On June 29, 2015, the United States Supreme Court decided Michigan v. Environmental Protection Agency, No. 14-46, and two other consolidated cases, holding that the Environmental Protection Agency (EPA) acted unreasonably, and hence unlawfully, when it refused to take cost into account in deciding whether to regulate hazardous air pollutants emitted by power plants under the Clean Air Act, 42 U.S.C. §7412.
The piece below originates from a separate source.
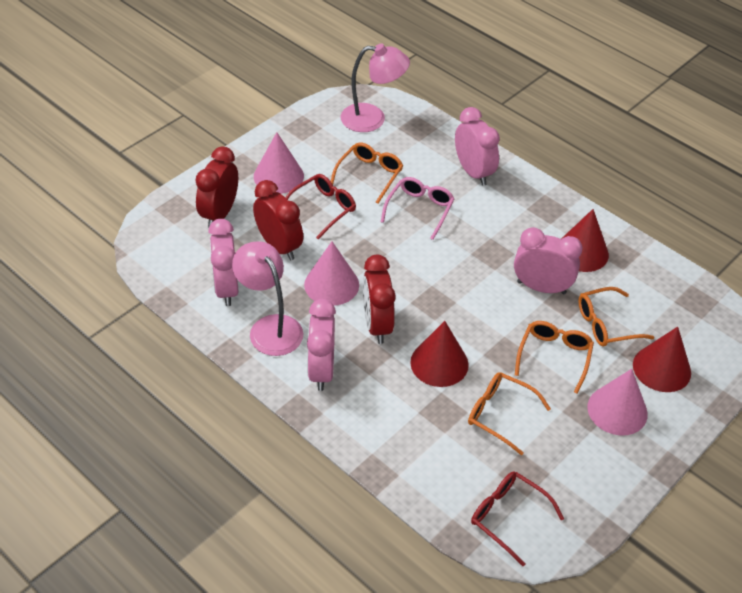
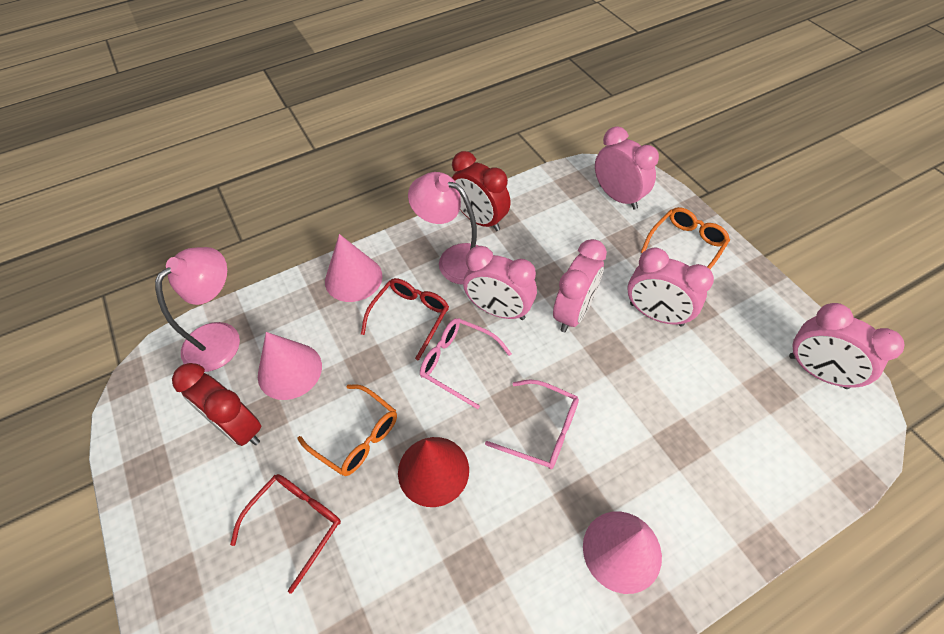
orange glasses: 4 -> 2
pink clock: 4 -> 5
pink glasses: 1 -> 2
red clock: 3 -> 2
red cone: 3 -> 1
Under the Clean Air Act, EPA may regulate emissions of hazardous air pollutants by power plants only after deciding whether such regulations are “appropriate and necessary.” In 2000 and again in 2012, EPA determined that regulating power plants was “appropriate” because the emission of hazardous air pollutants jeopardizes public health and the environment, and “necessary” because no other Clean Air Act provisions adequately addressed those risks. EPA expressly concluded that costs should not be considered in making this determination. Petitioners, including 23 States, challenged EPA’s refusal to consider the cost of regulation. The D.C. Circuit upheld EPA’s decision.
In a 5-4 decision, the Supreme Court reversed and held that EPA must consider cost, including the cost of compliance, in the initial decision to regulate hazardous air pollutants from power plants. The Court rejected EPA’s contention that the Clean Air Act’s “appropriate and necessary” language does not require consideration of costs, reasoning that “[n]o regulation is ‘appropriate’ if it does significantly more harm than good.” The Court held that “EPA strayed far beyond” the bounds of reasonable interpretation of the Clean Air Act in failing to consider costs as an initial matter, and therefore the agency’s interpretation did not deserve deference under Chevron U.S.A. v. Natural Resources Defense Council, Inc., 467 U.S. 387 (1984). The Court acknowledged that there “are undoubtedly settings in which the phrase ‘appropriate and necessary’ does not encompass cost,” but said “this is not one of them” because agencies “have long treated cost as a centrally relevant factor when deciding whether to regulate.” The Clean Air Act’s use of the phrase “appropriate and necessary” thus requires EPA to consider costs: “One would not say that it is even rational, never mind ‘appropriate,’ to impose billions of dollars in economic costs in return for a few dollars in health or environmental benefits.”
Justice Scalia delivered the opinion of the Court, in which Chief Justice Roberts and Justices Kennedy, Thomas, and Alito joined. Justice Thomas wrote a concurring opinion. Justice Kagan wrote a dissenting opinion, joined by Justices Ginsburg, Breyer, and Sotomayor.